▶ _EXERCISE PASSAGE_:
────────────────

16 March 2006

1. "Kurdish protesters clash with police in Tunceli", about 250 stone-throwing Kurds, protesting the detention of three members of a Kurdish human rights association, clashed with police in eastern Turkey on Tuesday night, reported the Anatolia news agency.

2. "Turkey HSBC blast 'injures two'", two people have been injured in an explosion outside an HSBC bank branch in southern Turkey, local police say.

3. "Christian Democrats criticize start of negotiations with Turkey", the Chairwoman of the European Parliament's Delegation to Southeastern Europe, Doris Pack (EPP-ED/D), has supported the position of the European Parliament's rapporteur in today's plenary debate on the future enlargement strategy.

4. "Austria to debate referendum on Turkey and EU constitution", Austria's far-right Freedom Party has collected enough signatures for a parliament debate on holding a referendum on Turkey's EU membership and the EU constitution.

5. "One killed as Iraqi Kurds riot in Halabja", a 14-year-old boy was killed when Iraqi security forces fired into a massive crowd of Kurds rioting in Halabja Thursday on the anniversary of Saddam Hussein's gas attack on the Kurdish town, an AFP reporter said.

────────────────

▶ _RECORD EXTRACTS_:
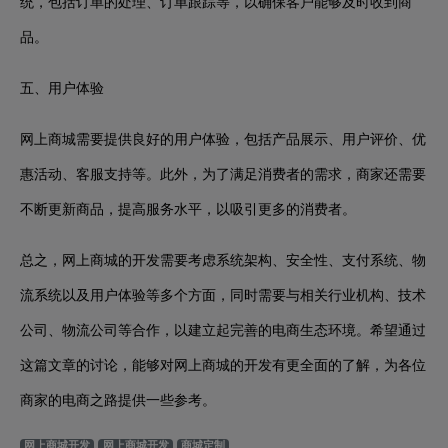
统，包括订单的处理、订单跟踪等，以确保客户能够及时收到商
品。
五、用户体验
网上商城需要提供良好的用户体验，包括产品展示、用户评价、优
惠活动、客服支持等。此外，为了满足消费者的需求，商家还需要
不断更新商品，提高服务水平，以吸引更多的消费者。
总之，网上商城的开发需要考虑系统架构、安全性、支付系统、物
流系统以及用户体验等多个方面，同时需要与相关行业机构、技术
公司、物流公司等合作，以建立起完善的电商生态环境。希望通过
这篇文章的讨论，能够对网上商城的开发有更全面的了解，为各位
商家的电商之路提供一些参考。
网上商城开发
网上商城开发
商城定制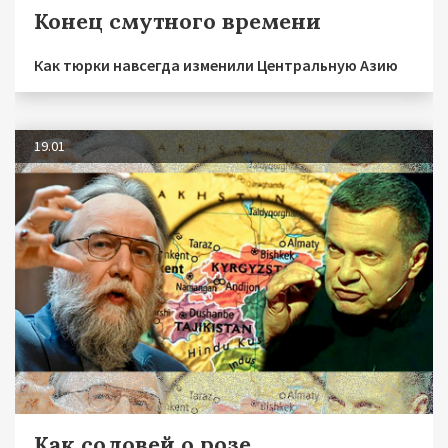
Конец смутного времени
Как тюрки навсегда изменили Центральную Азию
19.01
Как соловей о розе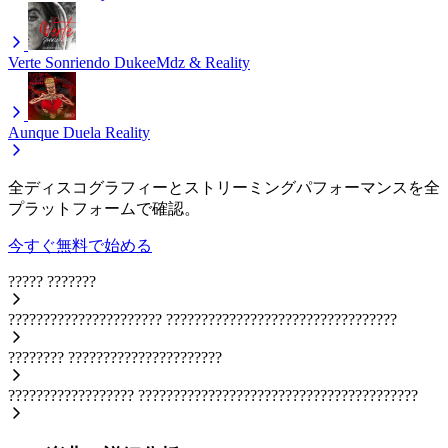
Verte Sonriendo
DukeeMdz & Reality
Aunque Duela
Reality
全ディスコグラフィーとストリーミングパフォーマンスを全
プラットフォームで確認。
今すぐ無料で始める
?????
???????
??????????????????????
?????????????????????????????????
????????
??????????????????????
??????????????????
????????????????????????????????????????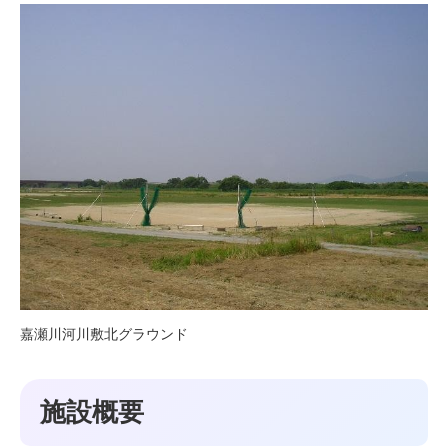
嘉瀬川河川敷北グラウンド
施設概要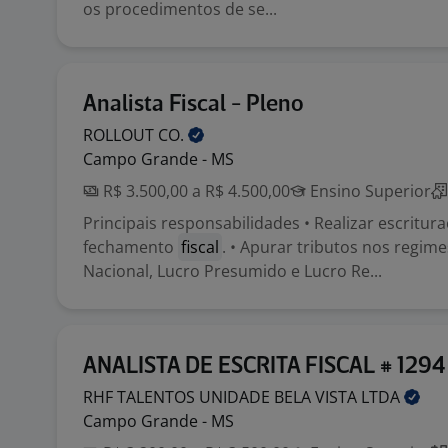
os procedimentos de se...
Analista Fiscal - Pleno
ROLLOUT
CO.
Campo Grande - MS
R$ 3.500,00 a R$ 4.500,00
Ensino Superior
Principais responsabilidades • Realizar escritur
fechamento
fiscal
. • Apurar tributos nos regim
Nacional, Lucro Presumido e Lucro Re...
ANALISTA DE ESCRITA FISCAL # 1294
RHF TALENTOS UNIDADE BELA VISTA
LTDA
Campo Grande - MS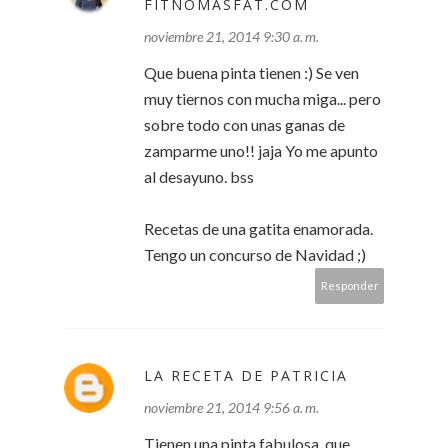
FITNOMASFAT.COM
noviembre 21, 2014 9:30 a. m.
Que buena pinta tienen :) Se ven
muy tiernos con mucha miga... pero
sobre todo con unas ganas de
zamparme uno!! jaja Yo me apunto
al desayuno. bss
Recetas de una gatita enamorada.
Tengo un concurso de Navidad ;)
Responder
LA RECETA DE PATRICIA
noviembre 21, 2014 9:56 a. m.
Tienen una pinta fabulosa, que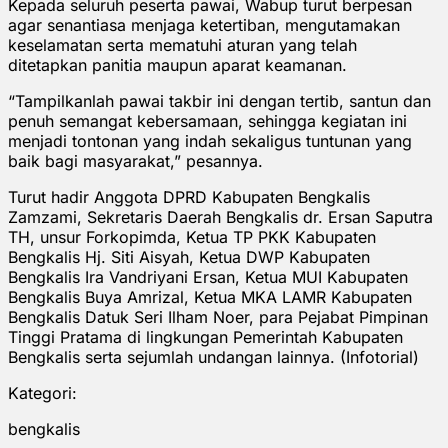
Kepada seluruh peserta pawai, Wabup turut berpesan
agar senantiasa menjaga ketertiban, mengutamakan
keselamatan serta mematuhi aturan yang telah
ditetapkan panitia maupun aparat keamanan.
“Tampilkanlah pawai takbir ini dengan tertib, santun dan
penuh semangat kebersamaan, sehingga kegiatan ini
menjadi tontonan yang indah sekaligus tuntunan yang
baik bagi masyarakat,” pesannya.
Turut hadir Anggota DPRD Kabupaten Bengkalis
Zamzami, Sekretaris Daerah Bengkalis dr. Ersan Saputra
TH, unsur Forkopimda, Ketua TP PKK Kabupaten
Bengkalis Hj. Siti Aisyah, Ketua DWP Kabupaten
Bengkalis Ira Vandriyani Ersan, Ketua MUI Kabupaten
Bengkalis Buya Amrizal, Ketua MKA LAMR Kabupaten
Bengkalis Datuk Seri Ilham Noer, para Pejabat Pimpinan
Tinggi Pratama di lingkungan Pemerintah Kabupaten
Bengkalis serta sejumlah undangan lainnya. (Infotorial)
Kategori:
bengkalis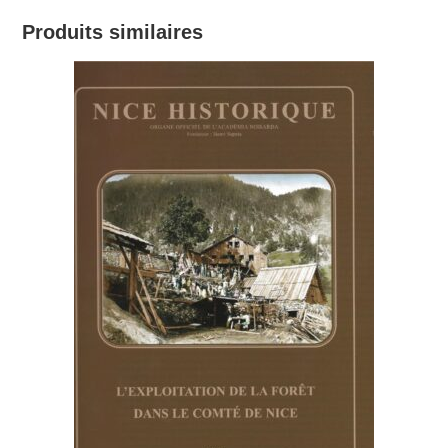
Produits similaires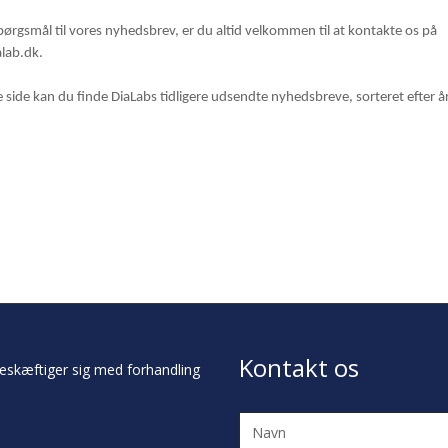
pørgsmål til vores nyhedsbrev, er du altid velkommen til at kontakte os på
lab.dk.
 side kan du finde DiaLabs tidligere udsendte nyhedsbreve, sorteret efter år
Kontakt os
eskæftiger sig med forhandling
Navn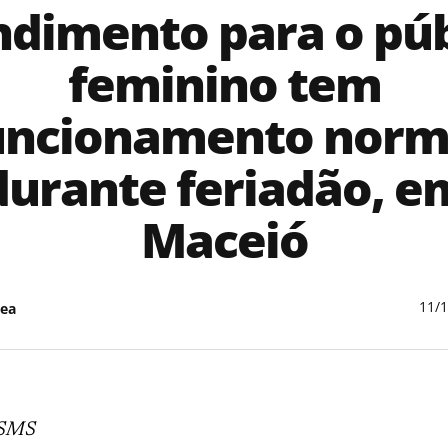
ndimento para o púb
feminino tem
uncionamento norm
durante feriadão, e
Maceió
11/
ea
 SMS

────────────────

▶ _INSTRUCTIONS_:
A. Reproduce the part of the 16 March 2006 news digest that begins at the words "16 March 2006" and stops after the words "local police say.", keeping every word unchanged.
B. According to the 16 March 2006 news digest, how old was the boy killed in Halabja?

▶ _ANSWERS PROVIDED_:
A.
16 March 2006

1. "Kurdish protesters clash with police in Tunceli", about 250 stone-throwing Kurds, protesting the detention of three members of a Kurdish human rights association, clashed with police in eastern Turkey on Tuesday night, reported the Anatolia news agency.

2. "Turkey HSBC blast 'injures two'", two people have been injured in an explosion outside an HSBC bank branch in southern Turkey, local police say.

B. He was 14 years old.